8. One thing I’ve never told anyone about is that last summer, I went on one of those amusement park rides with a dark tunnel and I kissed my cousin. With tongue.
9. I typically express my creativity by decorating my room and drawing. I also really enjoy acting. I get a lot of practice every time my family moves and I have to show up at a new school and make friends.
10. If I were to run away, I would take my Sony walkman and stow away in an airplane and go back to the mainland. But I would never do that.
Day Two: Bullet to the Brain, inspiration from “Bullet In The Brain,” by Tobias Wolff
She didn’t remember the slamming of metal onto metal and how her body was thrown violently against the harness straps of her ejection seat when the jet she flew stopped cold in 60 feet on the aircraft carrier. She didn’t remember the deep feelings of loss when friends were plucked from existence, seen one morning before a mission but never to return. The birthdays, Christmases, Easter baskets, summer BBQs…none came to mind as the bullet pierced her skull. She didn’t recall graduations, First Communion, confirmation, her wedding, the final signing of her divorce papers…no rites of passage in her life which at the time had felt heavy and electric.
She remembered sweat and pressure and pain and the overwhelming desire to push a baby out of her body. She remembered her first: stuck in the canal, hesitant to emerge. She thought he would never come out, and when he finally was suctioned free, she saw his gray pallor and held him for a second before he was whisked away by nurses to be resuscitated. She remembered her second, a girl, who gave her a damnned difficult pregnancy but popped out with three pushes. Her daughter was pink, warm, soft and sweet. She remembered holding her for the first time, and as the bullet completed its path and introduced her to her mortality, she remembered that she had brought life into this world and would never truly leave it.
Day Three: Obsessions/Complusions. Inspiration from A Plague of Tics, by David Sedaris
I can’t buy it anymore. I think that I’ll be able to moderate my consumption, but if there is a jar of Nutella in my house, it will not last more than a day. Despite earnest attempts at willpower, I simply cannot resist. Maybe it’s because it tastes so damn good on just about everything. You can spread it on bland delivery devices like bread or crackers. Dipping something salty like a pretzel yields nirvana. A spoonful on a scoop of vanilla ice cream elevates the dessert to divine. Jamming a spoon into the jar and pulling away a glob works fine, too, until you find yourself with the very last traces, wondering how the creators of this magical creme could design a jar that does not enable you to scrape out the remnants and you are forced to test whether or not your tongue is long enough to lick the sides. I have learned my lesson and accepted that I must refrain from purchasing the jars I see at the grocery store and deny myself the pleasures of Nutella, lest my jeans start straining from the rapid consumption of 2,000 calories. And don’t get me started about those assholes at CostCo, with their 2-pack of 33.5 oz jars of my Kryptonite. They mock my pain.

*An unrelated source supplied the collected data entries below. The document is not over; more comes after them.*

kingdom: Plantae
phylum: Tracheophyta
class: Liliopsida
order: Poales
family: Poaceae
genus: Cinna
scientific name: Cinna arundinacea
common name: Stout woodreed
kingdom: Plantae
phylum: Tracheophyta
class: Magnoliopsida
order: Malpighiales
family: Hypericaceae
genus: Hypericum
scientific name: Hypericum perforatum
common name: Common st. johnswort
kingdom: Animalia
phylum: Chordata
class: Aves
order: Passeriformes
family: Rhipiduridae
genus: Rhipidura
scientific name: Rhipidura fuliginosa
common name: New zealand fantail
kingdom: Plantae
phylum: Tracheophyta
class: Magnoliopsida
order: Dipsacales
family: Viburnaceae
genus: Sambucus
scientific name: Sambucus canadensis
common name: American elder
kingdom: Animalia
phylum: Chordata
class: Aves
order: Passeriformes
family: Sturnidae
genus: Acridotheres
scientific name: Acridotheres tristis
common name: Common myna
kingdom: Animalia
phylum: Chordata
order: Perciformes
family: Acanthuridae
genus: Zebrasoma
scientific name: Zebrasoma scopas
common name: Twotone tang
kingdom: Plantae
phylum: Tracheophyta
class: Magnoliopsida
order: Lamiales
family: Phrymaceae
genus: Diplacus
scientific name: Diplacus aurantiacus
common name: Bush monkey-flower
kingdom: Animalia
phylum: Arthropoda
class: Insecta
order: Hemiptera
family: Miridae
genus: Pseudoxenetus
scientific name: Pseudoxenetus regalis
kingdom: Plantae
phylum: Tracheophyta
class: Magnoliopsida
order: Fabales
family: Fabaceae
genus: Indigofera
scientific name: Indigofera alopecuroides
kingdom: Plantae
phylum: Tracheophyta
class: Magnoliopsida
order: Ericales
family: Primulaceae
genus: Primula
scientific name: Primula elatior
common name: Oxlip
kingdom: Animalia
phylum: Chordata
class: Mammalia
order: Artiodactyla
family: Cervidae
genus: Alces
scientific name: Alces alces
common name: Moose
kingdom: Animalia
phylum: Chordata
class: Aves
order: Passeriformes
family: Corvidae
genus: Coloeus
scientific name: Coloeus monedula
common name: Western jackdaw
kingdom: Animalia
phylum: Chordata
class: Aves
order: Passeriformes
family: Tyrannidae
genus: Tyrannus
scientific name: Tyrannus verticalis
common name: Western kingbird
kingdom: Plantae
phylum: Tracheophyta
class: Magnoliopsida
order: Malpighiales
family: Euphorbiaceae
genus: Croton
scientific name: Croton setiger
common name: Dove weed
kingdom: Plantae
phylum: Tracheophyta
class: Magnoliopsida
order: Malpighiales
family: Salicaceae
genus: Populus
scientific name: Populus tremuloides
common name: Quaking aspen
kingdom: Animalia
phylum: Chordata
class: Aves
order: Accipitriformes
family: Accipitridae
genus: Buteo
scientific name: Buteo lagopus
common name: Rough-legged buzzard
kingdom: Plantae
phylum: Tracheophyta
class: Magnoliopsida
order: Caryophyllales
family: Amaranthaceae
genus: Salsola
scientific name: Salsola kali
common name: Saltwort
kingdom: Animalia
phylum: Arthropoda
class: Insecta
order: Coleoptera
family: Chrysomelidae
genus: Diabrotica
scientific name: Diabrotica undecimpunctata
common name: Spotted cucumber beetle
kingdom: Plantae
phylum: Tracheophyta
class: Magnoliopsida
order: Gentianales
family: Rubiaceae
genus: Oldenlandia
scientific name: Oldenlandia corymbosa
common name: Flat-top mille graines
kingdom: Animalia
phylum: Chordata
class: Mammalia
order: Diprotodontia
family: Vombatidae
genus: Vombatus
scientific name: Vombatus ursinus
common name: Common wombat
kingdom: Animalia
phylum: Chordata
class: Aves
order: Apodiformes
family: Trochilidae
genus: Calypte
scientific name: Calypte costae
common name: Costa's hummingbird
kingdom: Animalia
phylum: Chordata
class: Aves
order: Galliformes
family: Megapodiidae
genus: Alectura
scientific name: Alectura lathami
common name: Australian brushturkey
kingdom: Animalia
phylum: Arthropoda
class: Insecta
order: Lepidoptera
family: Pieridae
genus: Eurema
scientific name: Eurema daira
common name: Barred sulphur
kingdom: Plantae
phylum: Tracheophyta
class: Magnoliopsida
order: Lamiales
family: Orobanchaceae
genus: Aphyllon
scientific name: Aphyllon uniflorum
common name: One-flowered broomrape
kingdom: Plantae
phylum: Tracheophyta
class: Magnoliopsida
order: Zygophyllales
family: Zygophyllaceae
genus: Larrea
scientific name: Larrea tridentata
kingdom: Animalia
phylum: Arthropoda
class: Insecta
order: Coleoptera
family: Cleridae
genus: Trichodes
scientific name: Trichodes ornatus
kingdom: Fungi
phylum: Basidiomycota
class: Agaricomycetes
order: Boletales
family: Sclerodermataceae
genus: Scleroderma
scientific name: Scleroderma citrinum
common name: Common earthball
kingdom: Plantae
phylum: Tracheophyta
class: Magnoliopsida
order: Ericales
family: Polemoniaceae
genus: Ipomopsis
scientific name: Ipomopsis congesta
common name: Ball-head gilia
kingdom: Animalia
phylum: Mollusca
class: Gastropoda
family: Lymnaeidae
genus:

Day Four: Pillow Book. Inspiration from the The Pillow Book of Lady Sei Shonagon, an observational notebook written over 1,000 years ago.
Being awakened from a deep, comfortable warm sleep by the jagged, blaring bleats of one’s alarm clock.
The reckless driver who speeds through a parking lot of stationary cars and exposed people.
The distracted driver who plods along in the left lane of the highway, drifting sporadically towards the slower lane but never pulling into it.
Sliding the USB cable into a port with the correct side up so it easily engages and you don’t have to flip it over and try again.
The first bite of a warm, sugary malasada…slightly crispy on the outside but doughy and soft on the inside.
The moment when your daughter spots you in the crowd of parantparazzi at the school band concert and knows you made the effort to be there to support her.
When your young children wrap their chubby little arms around your neck and hold on to you like they’ll never let you go.
Day Five: was a long week at work and I punted this assignment.